Generally, intranets are built to deliver x3 core benefits:

  1. Streamline internal processes
  2. Improve internal communication
  3. … Which collectively reduce the cost of business functions. 

Having better information flow internally is a good thing to do, and businesses who have invested in intranets have made the bet that better communication = lower operation costs.

And that’s where our story gets interesting. 

Digital Strategy Roamap Ebook

Why Not Invest Further?

If an organization has an intranet, they’ve already decided that communication is worth some investment.

So the only argument against additional investment is that better communication has a diminishing return. Essentially, some communication gets you X efficiency, and better communication won’t get you 2X the efficiency.

And there’s some truth to this.

Getting two things to 80% is usually better than getting one thing 100% perfect.

But intranets today, with the shifting demographics of the workplace, are failing to deliver that minimal viable benefit. And here’s exactly why they need a UX facelift.

Better UX will improve employee efficiency. 

First, UX is more than just a website redesign.

It’s how information is organized, searched for, consumed, and distributed – all of which are core functions of an intranet. A UX redesign can help organize and optimize your intranet organization, and make sure that the right user can find the right stuff at the right time. 

Because think about this.

~20% of every day is employees looking for information to do their jobs.

That means that even a small improvement in navigation, organization, or dissemination of information can deliver huge dividends.

It’s simple: less time on the low-value elements of their jobs means more time doing the high-value parts.

Better UX Improves Employee Compliance

Have you ever tried to get employees to a system or process that they don’t like or is hard to use? Compliance becomes incredibly difficult in those settings. 

And if your staff are responsible for raw data generation, for example imputing sales numbers, logging support calls, documenting processes/projects, or tracking their own time/activities, then getting compliance is incredibly important because that data gets fed up the organization to make major strategic decisions. 

Why invest in intranet ux

So it’s in the best interest of the organization to make that activity as easy and straightforward as possible, to get the cleanest, most complete data and make the best decision.

Having a well-designed intranet that makes processes easy to follow and operations easy to complete inevitably drives up user adoption, inevitably cascading up to business decisions higher up the organization.

Better UX Improves Employee Retention

51% of employers say that poor technology makes it difficult to retain employees, and 76% of millennials say they would take a lower-paying job that they like, over a higher-paying one they don’t. And intranet won’t solve these hiring and retention problems single-handedly.  But what employers are learning is that there is no silver bullet.

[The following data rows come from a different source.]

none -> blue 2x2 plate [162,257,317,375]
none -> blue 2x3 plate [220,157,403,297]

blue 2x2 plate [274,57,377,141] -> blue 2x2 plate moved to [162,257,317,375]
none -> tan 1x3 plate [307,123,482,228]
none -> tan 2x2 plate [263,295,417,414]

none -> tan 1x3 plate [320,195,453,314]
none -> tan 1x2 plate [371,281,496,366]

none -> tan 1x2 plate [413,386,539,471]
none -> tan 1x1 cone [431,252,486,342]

Employee retention in a combination of lots of things, including the technology that staff need to use.

For organizations hiring high-value employees, for example, a university looking for a professor, where the cost of hiring is can be $5,000+, every new hire is a bit hit to the bottom line.

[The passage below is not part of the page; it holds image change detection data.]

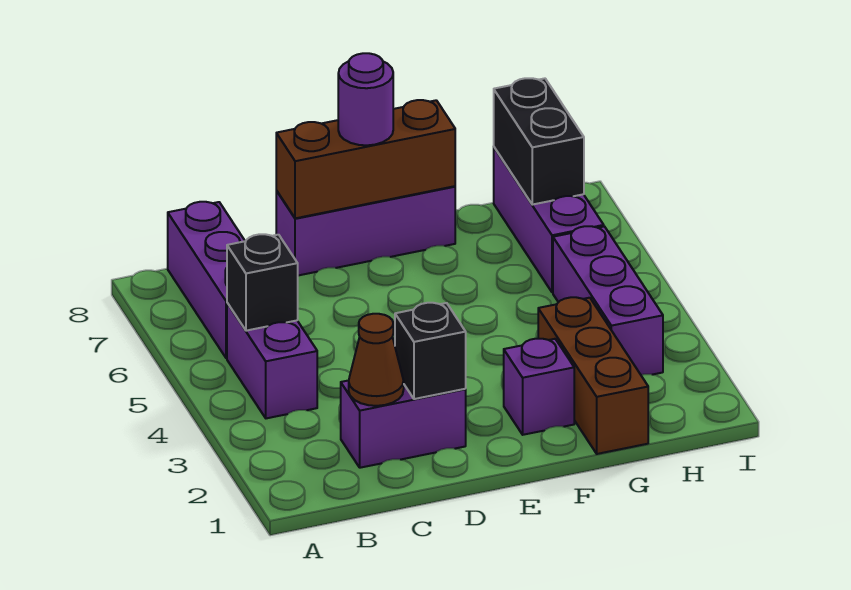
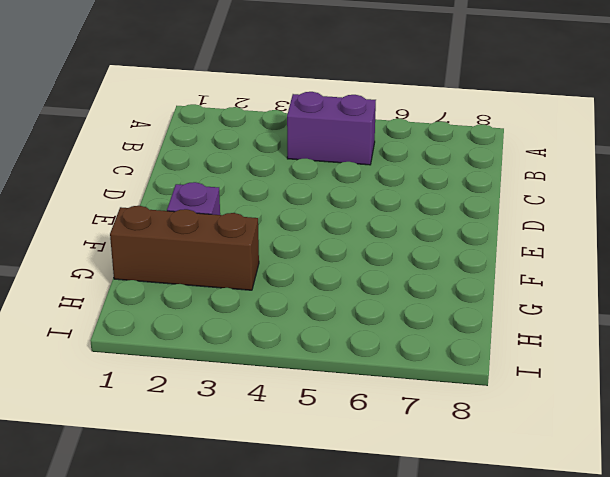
none -> purple 1x3 brick [168,202,245,358]
none -> purple 1x2 brick [341,380,466,468]
none -> purple 1x3 brick [276,186,455,276]

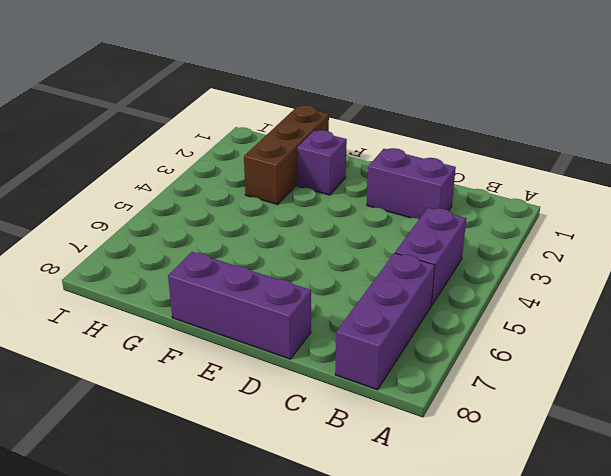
none -> purple 1x3 brick [553,226,663,375]
none -> purple 1x3 brick [494,148,604,292]
none -> black 1x1 brick [227,234,298,331]

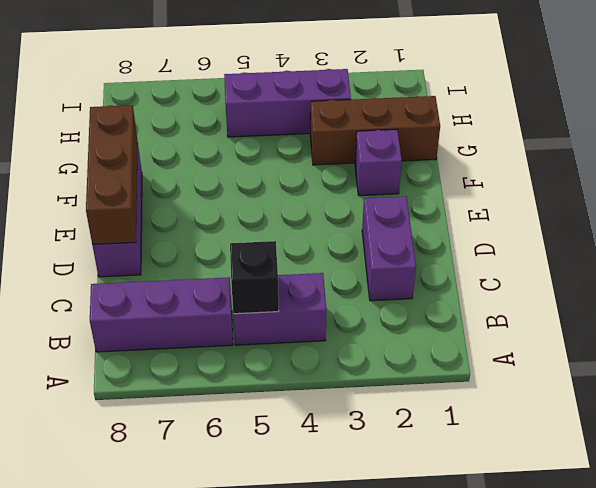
none -> purple 1x3 brick [494,148,604,292]
none -> brown 1x1 cone [349,314,404,406]
none -> black 1x1 brick [395,303,466,399]

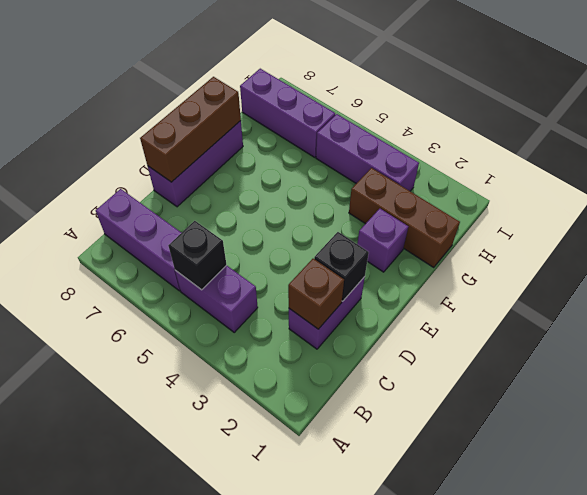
brown 1x1 brick [288,259,344,329] -> brown 1x1 cone [349,314,404,406]
none -> black 1x2 brick [494,78,584,205]
none -> purple 1x1 round brick [338,53,393,145]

By taking an incremental approach to employee retention, organizations significantly reduce their hiring costs. Improving the internal and customer-facing technology that you’re using can and should be on that roadmap. 

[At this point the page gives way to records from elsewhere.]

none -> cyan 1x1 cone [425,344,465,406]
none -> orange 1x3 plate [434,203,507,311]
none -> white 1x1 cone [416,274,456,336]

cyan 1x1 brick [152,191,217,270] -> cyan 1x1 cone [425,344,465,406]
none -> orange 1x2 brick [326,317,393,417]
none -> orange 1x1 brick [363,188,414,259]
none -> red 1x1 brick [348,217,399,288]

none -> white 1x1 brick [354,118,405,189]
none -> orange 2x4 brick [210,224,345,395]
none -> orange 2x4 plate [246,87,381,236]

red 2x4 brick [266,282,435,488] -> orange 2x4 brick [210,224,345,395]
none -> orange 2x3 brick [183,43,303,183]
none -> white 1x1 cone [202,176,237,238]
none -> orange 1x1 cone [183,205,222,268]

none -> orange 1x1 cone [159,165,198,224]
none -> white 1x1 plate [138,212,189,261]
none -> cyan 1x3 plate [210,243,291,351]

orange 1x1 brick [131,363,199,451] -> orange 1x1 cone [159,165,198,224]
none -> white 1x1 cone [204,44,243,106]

And because the intranet usually touches every team, improving intranet UX is an easy place to start.

Final Thoughts

Intranets have, for too long, been neglected due to the divide between customer- and user-facing technology.

But in reality, the organizational bottom line doesn’t care what side of the table the technology is on.

Internal tools, in general, and informational / communication tools like intranets in particular, can deliver significant benefits to an organization. 

By making information and communication simple, fast, and easy in a tool that works like every other digital tool your staff is using in their own lives, a well-designed intranet can:

  • Improve employee efficiency
  • Drive employee process compliance
  • Lift employee retention.

Each of these areas delivers enough ROI to justify a UX intranet project. Combined, they make investing in intranet UX the easiest decision an organization can (and should) make.